I didn’t make no noise. I wanted him to talk to her. Wanted to hear what was said. She knowed I was awake. She could tell.
It was late. Don’t know what time. You can tell by the traffic. Slows down late at night. Hear them sirens way off, fire trucks, police cars. Ambulances. People in trouble all over the city. Other people trying to help them. Everything outside is yellow at night, just a yellow glow. Them lights they turn on, I guess. Helicopter got to see how to land. Heard one of them come in, just chopping that air. Brought back some bad memories.
May be some in here that sleep, but this place don’t never. Always somebody hurt. Always somebody need taking care of. But it was mostly quiet. You could hear that, too. And them talking.
Hell, it was her. I could hear her nylons swishing before I could even see her. Thighs rubbing together. Small sounds of erotica for somebody who does without.
I guess Braiden had crashed. Bored him to sleep, I guess. I spoke to him but he didn’t answer. I said something else to him and she told me not to make so much noise.
She said, “You ain’t drunk, are you?”
I said naw. Had a few beers was all. Little smoke.
“Well he’s asleep,” she said. “Don’t mess with him.”
I asked her if she wanted a beer.
“How’s your head feeling?” she said.
I told her I thought it was all right for the moment, but I didn’t know how long it would last. I told her I thought I might swoon just any time.
“I’ll revive you.”
She sort of had her hand laying there on my leg. What the hell, I wasn’t feeling any pain. Not a whole lot. I mean I was feeling some pain, but damn, we all feeling some pain.
I asked her what her doctors wanted to do about my head.
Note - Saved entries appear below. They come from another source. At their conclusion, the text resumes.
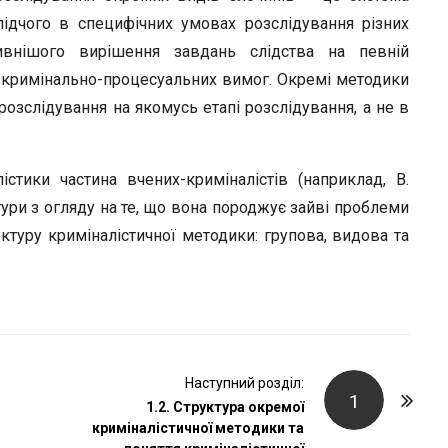
лідчого в специфічних умовах розслідування різних
ивнішого вирішення завдань слідства на певній
м кримінально-процесуальних вимог. Окремі методики
озслідування на якомусь етапі розслідування, а не в
стики частина вчених-криміналістів (наприклад, В.
ури з огляду на те, що вона породжує зайві проблеми
ктуру криміналістичної методики: групова, видова та
Наступний розділ:
1
1.2. Структура окремої
криміналістичної методики та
“They don’t know,” she said. “They ain’t decided nothing. They may not do nothing to you. Just let you go on back home.”
All this time she was tucking in my sheet and shit. I laid there and thought about it. That was all I wanted, to go home.
“If you’d take your medicine like you supposed to and cut down on your drinking you’d be all right,” she said.
I told her I knew all that shit. Then she dropped her bomb on me.
“Your mama called,” she said. She wasn’t looking at me when she said it, but she took a deep breath. “You were out two days after they brought you here. Your family’s been here. Your brother and your mama. Me and Max set out in the hall drinking coffee and talking about you. He said you been having these spells for a long time. Said back when they wanted to operate on you, you wouldn’t let em. Is that right?”
I asked her how come she didn’t tell me that my family had already been to see about me when she first talked to me.
“You wasn’t in no shape to tell then. Besides. They was already gone when you woke up the first time.”
I got my beer out from under the covers and finished it. Right away she got me another one. Right after telling me how bad they were for me. But it was cold, and I wanted it, so I didn’t say anything. Neither of us did for a little while. I lit another cigarette, and kept my voice calm, and asked her if she knew anything about somebody named Beth. Tha
t was when she sat down on the bed.
She turned her head away. Said she didn’t know anything. Didn’t know what had happened. All she knew was a helicopter came down and she unloaded it. That I’d had a bad seizure and they were trying to help me if I’d let them.
She had her legs up on the bed next to me. Fine, heavy, thick. Real legs.
“All I know’s what they told me when you come in,” she said.
I told her I wasn’t trying to sound nasty or anything. But I’d just found out I’d been out for two days and nobody was telling me anything. I said Christ!
“She’s gonna call back in the morning,” she said.
That made me feel a little better. I looked over there at old Braiden. I couldn’t tell if he was asleep or just making like a marsupial. She got up and started fluffing my pillow. Rubbed one of her big old titties right across my nose one time. Inadvertently, of course. I told her how good she smelled.
“What y’all been talking about?” she said.
“Just different stuff.”
“Different stuff like what?”
“We’ve been talking about the movies,” I said. “You going to wake him up? I don’t believe he’s asleep. You’re not asleep, are you, Braiden?”